== TASK TO CARRY OUT ==
Format every line of text in the material as a JSON list of strings, one string per line, with blank lines omitted. Do not include the pictures.

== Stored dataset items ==

Start of Block

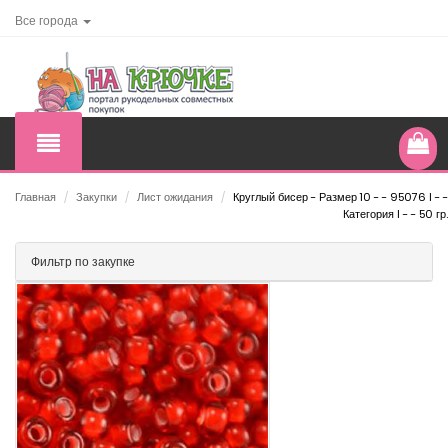
Все города
Главная
/
Закупки
/
Лист ожидания
/
Круглый бисер - Размер 10 - - 95076 I - -
Категория I - - 50 гр.
Фильтр по закупке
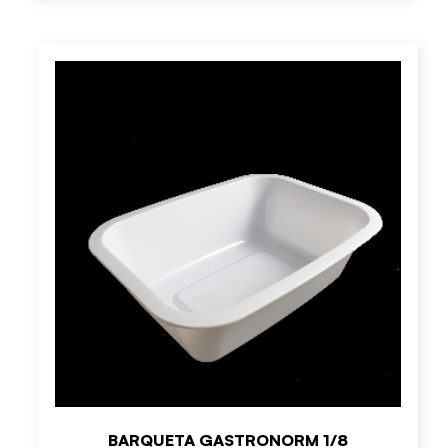
BARQUETA GASTRONORM 1/8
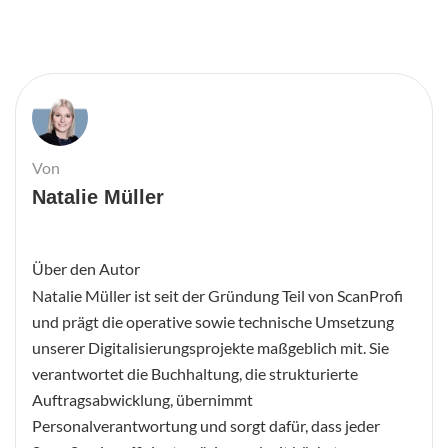
Von
Natalie Müller
Über den Autor
Natalie Müller ist seit der Gründung Teil von ScanProfi
und prägt die operative sowie technische Umsetzung
unserer Digitalisierungsprojekte maßgeblich mit. Sie
verantwortet die Buchhaltung, die strukturierte
Auftragsabwicklung, übernimmt
Personalverantwortung und sorgt dafür, dass jeder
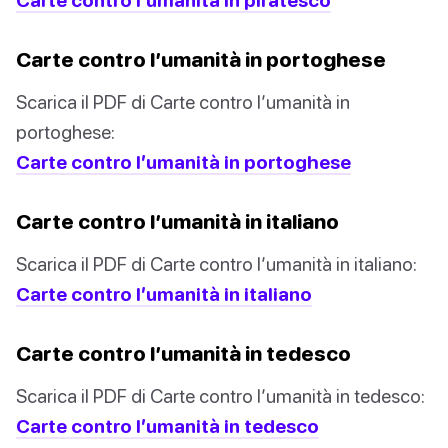
Carte contro l’umanità in portoghese
Scarica il PDF di Carte contro l’umanità in
portoghese:
Carte contro l’umanità in portoghese
Carte contro l’umanità in italiano
Scarica il PDF di Carte contro l’umanità in italiano:
Carte contro l’umanità in italiano
Carte contro l’umanità in tedesco
Scarica il PDF di Carte contro l’umanità in tedesco:
Carte contro l’umanità in tedesco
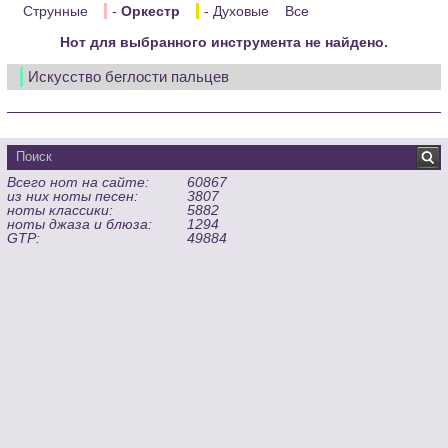
Струнные
-
Оркестр
- Духовые
Все
Нот для выбранного инструмента не найдено.
Искусство беглости пальцев
Всего нот на сайте:
60867
из них ноты песен:
3807
ноты классики:
5882
ноты джаза и блюза:
1294
GTP:
49884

End of Block

== FINISHED TASK ==
[
  "Все города",
  "Главная",
  "/",
  "Закупки",
  "/",
  "Лист ожидания",
  "/",
  "Круглый бисер - Размер 10 - - 95076 I - -",
  "Категория I - - 50 гр.",
  "Фильтр по закупке",
  "BARQUETA GASTRONORM 1/8",
  "Von",
  "Natalie Müller",
  "Über den Autor",
  "Natalie Müller ist seit der Gründung Teil von ScanProfi",
  "und prägt die operative sowie technische Umsetzung",
  "unserer Digitalisierungsprojekte maßgeblich mit. Sie",
  "verantwortet die Buchhaltung, die strukturierte",
  "Auftragsabwicklung, übernimmt",
  "Personalverantwortung und sorgt dafür, dass jeder",
  "Carte contro l’umanità in portoghese",
  "Scarica il PDF di Carte contro l’umanità in",
  "portoghese:",
  "Carte contro l’umanità in portoghese",
  "Carte contro l’umanità in italiano",
  "Scarica il PDF di Carte contro l’umanità in italiano:",
  "Carte contro l’umanità in italiano",
  "Carte contro l’umanità in tedesco",
  "Scarica il PDF di Carte contro l’umanità in tedesco:",
  "Carte contro l’umanità in tedesco",
  "Струнные",
  "-",
  "Оркестр",
  "- Духовые",
  "Все",
  "Нот для выбранного инструмента не найдено.",
  "Искусство беглости пальцев",
  "Всего нот на сайте:",
  "60867",
  "из них ноты песен:",
  "3807",
  "ноты классики:",
  "5882",
  "ноты джаза и блюза:",
  "1294",
  "GTP:",
  "49884"
]